The case stems from a Michigan ballot measure which banned the use of racial preferences for admissions to state schools. The measure was challenged in court, but the Supreme Court says it’s kosher.

Left unanswered is the question of whether or not racial preferences in general are lawful.

Here’s the full decision.

It seems to me that if we are to live in a color blind society, one in which we judge people by the “content of their character and not the color of their skin” as Martin Luther King charged, then we cannot make decisions about things like hiring and admissions based on skin color.

Justice Sonya Sotomayor wrote in dissent that the ruling hurts “historically marginalized groups, which rely on the federal courts to protect their constitutional rights.” Yet, if we go far enough back in history, which group of people hasn’t been historically marginalized?

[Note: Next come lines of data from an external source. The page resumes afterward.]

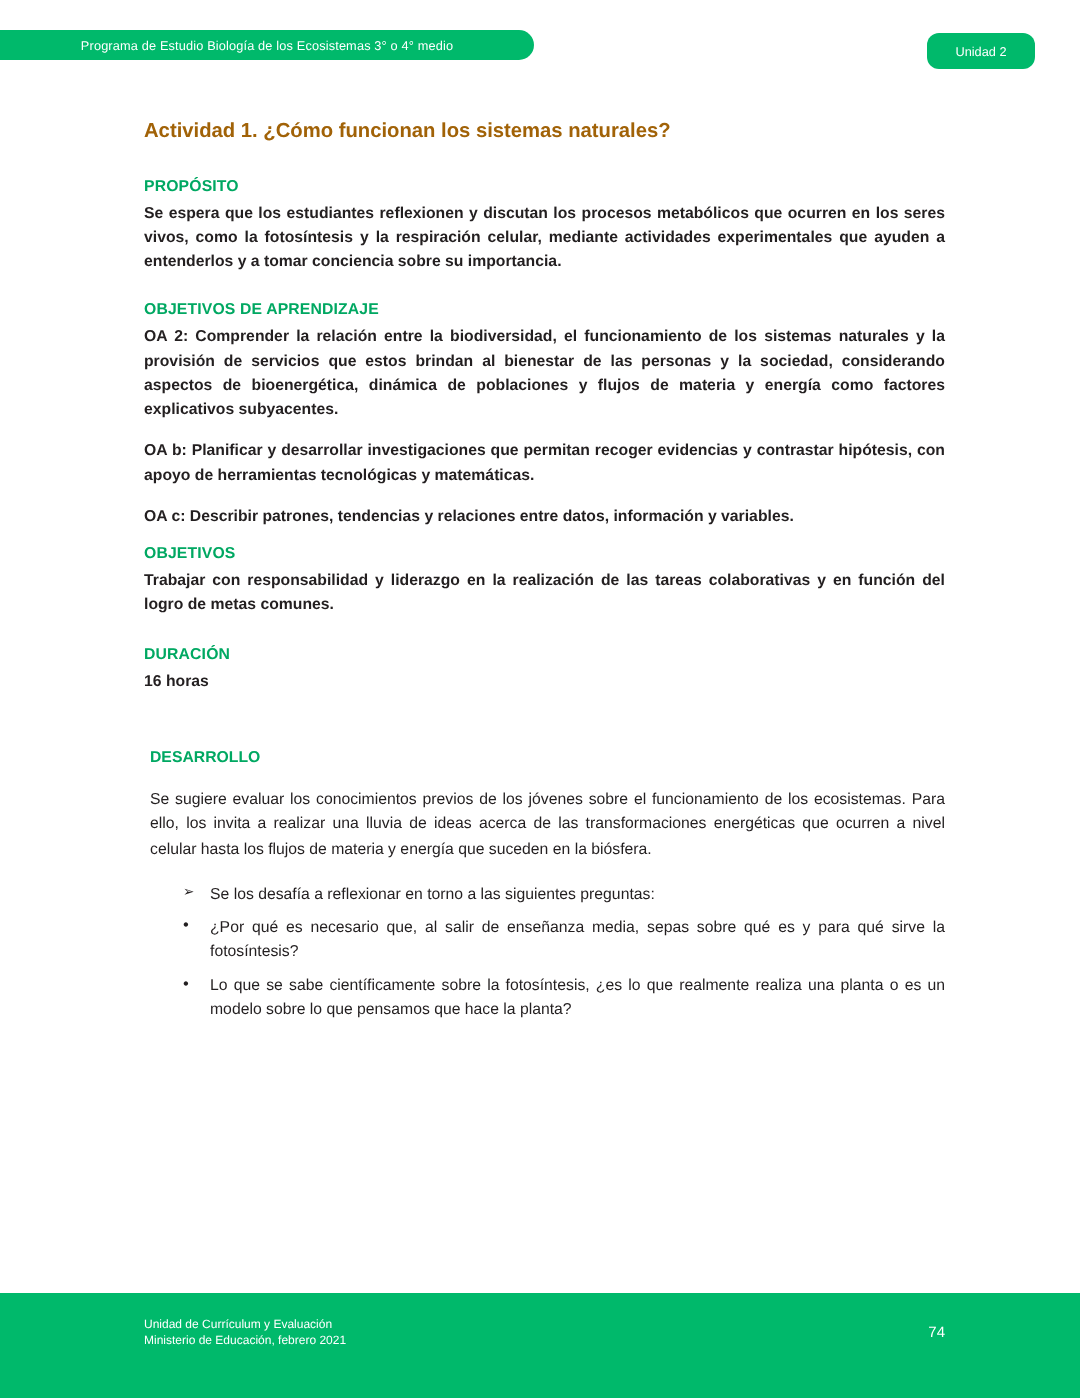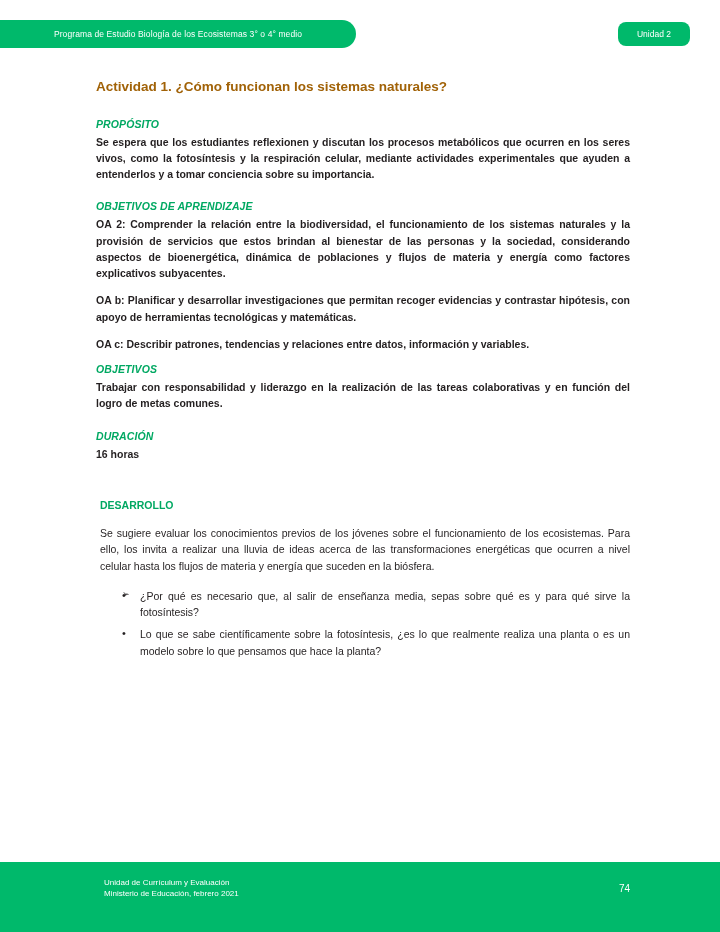--- a/index.html
+++ b/index.html
@@ -15,21 +15,21 @@
     position: relative;
     overflow: hidden;
   }
 
   
   .header-band {
     position: absolute;
     top: 20px;
     left: 0;
     width: 356px;
-    height: 28px;
+    height: 20px;
     background: #00b96b;
     border-top-right-radius: 14px;
     border-bottom-right-radius: 14px;
     display: flex;
     align-items: center;
     justify-content: center;
   }
   .header-band span {
     color: #ffffff;
     font-size: 8.5px;
@@ -69,21 +69,20 @@
     margin: 0 0 22px 0;
     line-height: 1.3;
   }
 
   .section-label {
     color: #00a862;
     font-size: 10.5px;
     font-weight: bold;
     margin: 0 0 4px 0;
     letter-spacing: 0.1px;
-    font-style: italic;
   }
 
   p.body-text {
     font-size: 10.5px;
     line-height: 1.55;
     margin: 0 0 11px 0;
     text-align: justify;
     font-weight: bold;
   }
   p.body-text.last {
@@ -147,21 +146,21 @@
     position: absolute;
     bottom: 0;
     left: 0;
     width: 720px;
     height: 70px;
     background: #00b96b;
   }
   .footer-text {
     position: absolute;
     bottom: 32px;
-    left: 104px;
+    left: 96px;
     color: #ffffff;
     font-size: 8px;
     line-height: 1.45;
   }
   .footer-page {
     position: absolute;
     bottom: 38px;
     right: 90px;
     color: #ffffff;
     font-size: 10px;
@@ -196,20 +195,21 @@
   <p class="body-text">16 horas</p>
 
   <div class="gap-lg"></div>
 
   <div class="dev-label">DESARROLLO</div>
   <p class="dev-para">Se sugiere evaluar los conocimientos previos de los jóvenes sobre el funcionamiento de los ecosistemas. Para ello, los invita a realizar una lluvia de ideas acerca de las transformaciones energéticas que ocurren a nivel celular hasta los flujos de materia y energía que suceden en la biósfera.</p>
 
   <ul class="bullets">
     <li>
       <span class="marker arrow">➢</span>
+      <span>Se los desafía a reflexionar en torno a las siguientes preguntas:</span>
     </li>
     <li>
       <span class="marker dot">•</span>
       <span>¿Por qué es necesario que, al salir de enseñanza media, sepas sobre qué es y para qué sirve la fotosíntesis?</span>
     </li>
     <li>
       <span class="marker dot">•</span>
       <span>Lo que se sabe científicamente sobre la fotosíntesis, ¿es lo que realmente realiza una planta o es un modelo sobre lo que pensamos que hace la planta?</span>
     </li>
   </ul>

We’re all well aware of the enslavement of blacks in America’s history, but Asian Americans were used as slave labor (or near to it) in our past. The Irish got much the same treatment.

German Americans were interred during Word Wars I and II, as were Asian Americans and Italians.

Humanity has a long and unfortunate history of trying to marginalize one another. But does it really help us to focus on just a few instances of that injustice, and treat the descendants of those victims (or just the people who share their racial background) as victims for all the rest of time?

We can aspire to something better. Like a society where skin color truly doesn’t matter one way or another.